I Am The Average Australian Gamer

He is 32 years old. He is male. He plays daily, usually for one hour. He is a Father. There are at least three screens in his household. Sometimes he plays video games to keep his mind active, but mostly he just plays to relieve stress. He is the average Australian gamer.

Today the Interactive Games and Entertainment Association, together with Bond University, released its annual Digital Australia report. The headline is a familiar one: video games are mainstream. They are played by a large chunk of the Australian population. Video games are normal.

It’s ‘hardly’ news. Hardly. I say ‘hardly’ because even if the headline doesn’t change it’s still important to remind ourselves and others — friends, family, mainstream media — that playing, sharing and engaging in video game culture isn’t something we should ever be ashamed of. Ever. You know that, I know that. We should all know that, but somehow publicising the results of studies like this are necessary for representatives in the industry because some people still don’t get it.

As trite as it sounds, we are all gamers.

I’ve always had a strange relationship with that word: ‘gamer’. Is it a harmful word? What do we mean when we call ourselves a ‘gamer’? Does it mean we enjoy playing games? Or are we trying to communicate something else: that we take gaming seriously. That we only play a specific type of game? That we don’t bother with those icky Facebook games? I don’t know if any of those distinctions are worthwhile or helpful.

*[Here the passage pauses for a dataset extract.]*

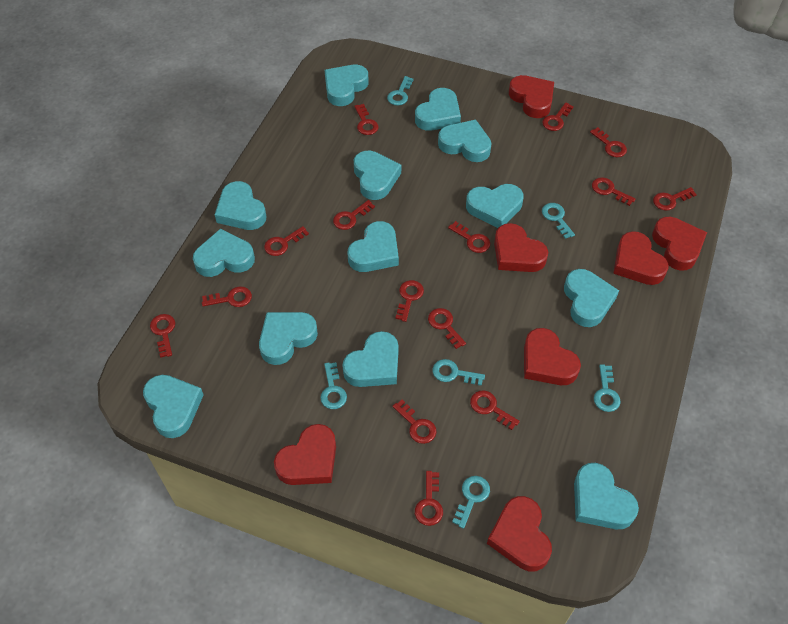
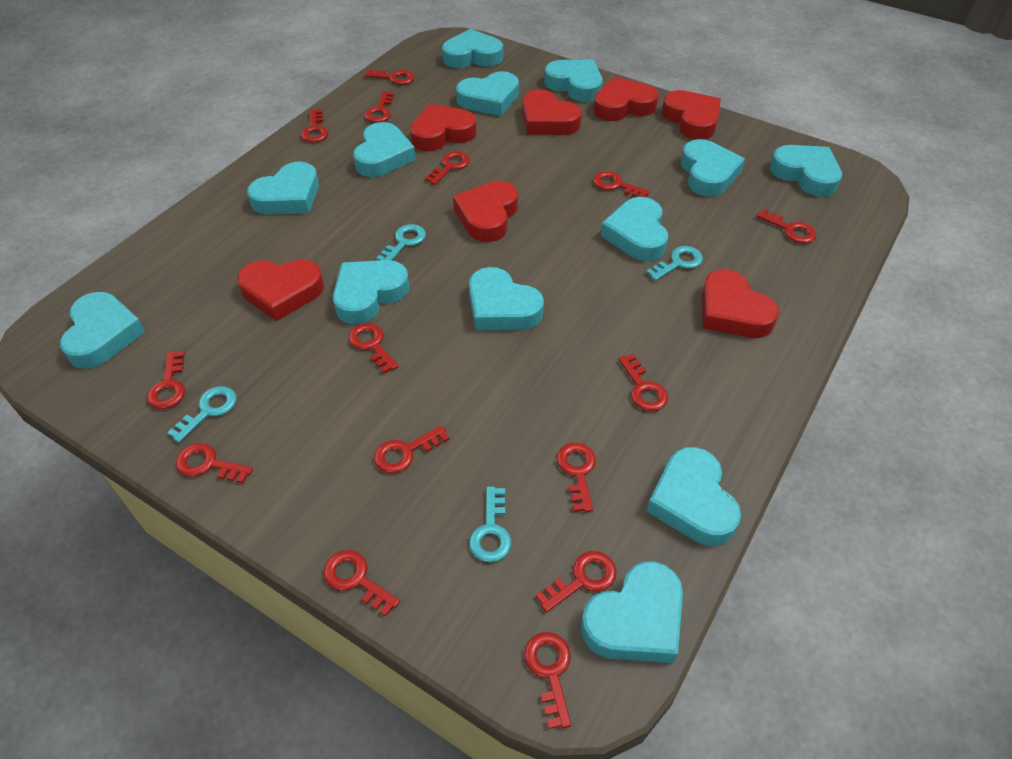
turquoise key: 6 -> 4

This year Digital Australia report really hit home. The numbers were the new, but they sounded eerily familiar. For a whole different set of reasons.

I am 32 years old. I am male. I play daily, usually for one hour. I am a Father. I have at least three screens in my household. I sometimes play video games to keep my mind active but more often than not I play to relieve stress.

I am the average Australian gamer.

It’s strange how we tend to define ourselves. These are the things that I do, we tell people, these are the things that make me unique. This is my job. this is what I do in my spare time. These are the things that make me different from other people. This is why you should remember me. We put these words on our Facebook page, on our websites.

My twitter bio reads, “Mark Serrels: Editor of Kotaku Australia. Video games. Climbing. Porridge”. This is my job, here are the things I like. This is me. This is why I am ‘interesting’.

I wonder how much longer I can keep the ‘video games’ part in there and have it still mean something.

I am the average Australian gamer. Playing video games makes me average. I think this is a good thing. It wasn’t always this way but the idea of the ‘video game’ and, more specifically, the idea of the ‘gamer’ has gone from something we use to define ourselves to something designed to exclude others. In the comments section of every news story about the increasing ubiquity of video games is a comment that reads, ‘but these people only play Facebook games, that doesn’t count’.

That is a silly old idea.

The usefulness of that word, that distinction — the idea of the ‘gamer’ – soon it will wither and die. It will be a meaningless, dead word, or it will evolve; transform into something completely different.

I used to be a gamer, once upon a time I used that word to define myself. But now I am the ‘average Australian gamer’. I am about as normal as it gets. And if you play video games, so are you.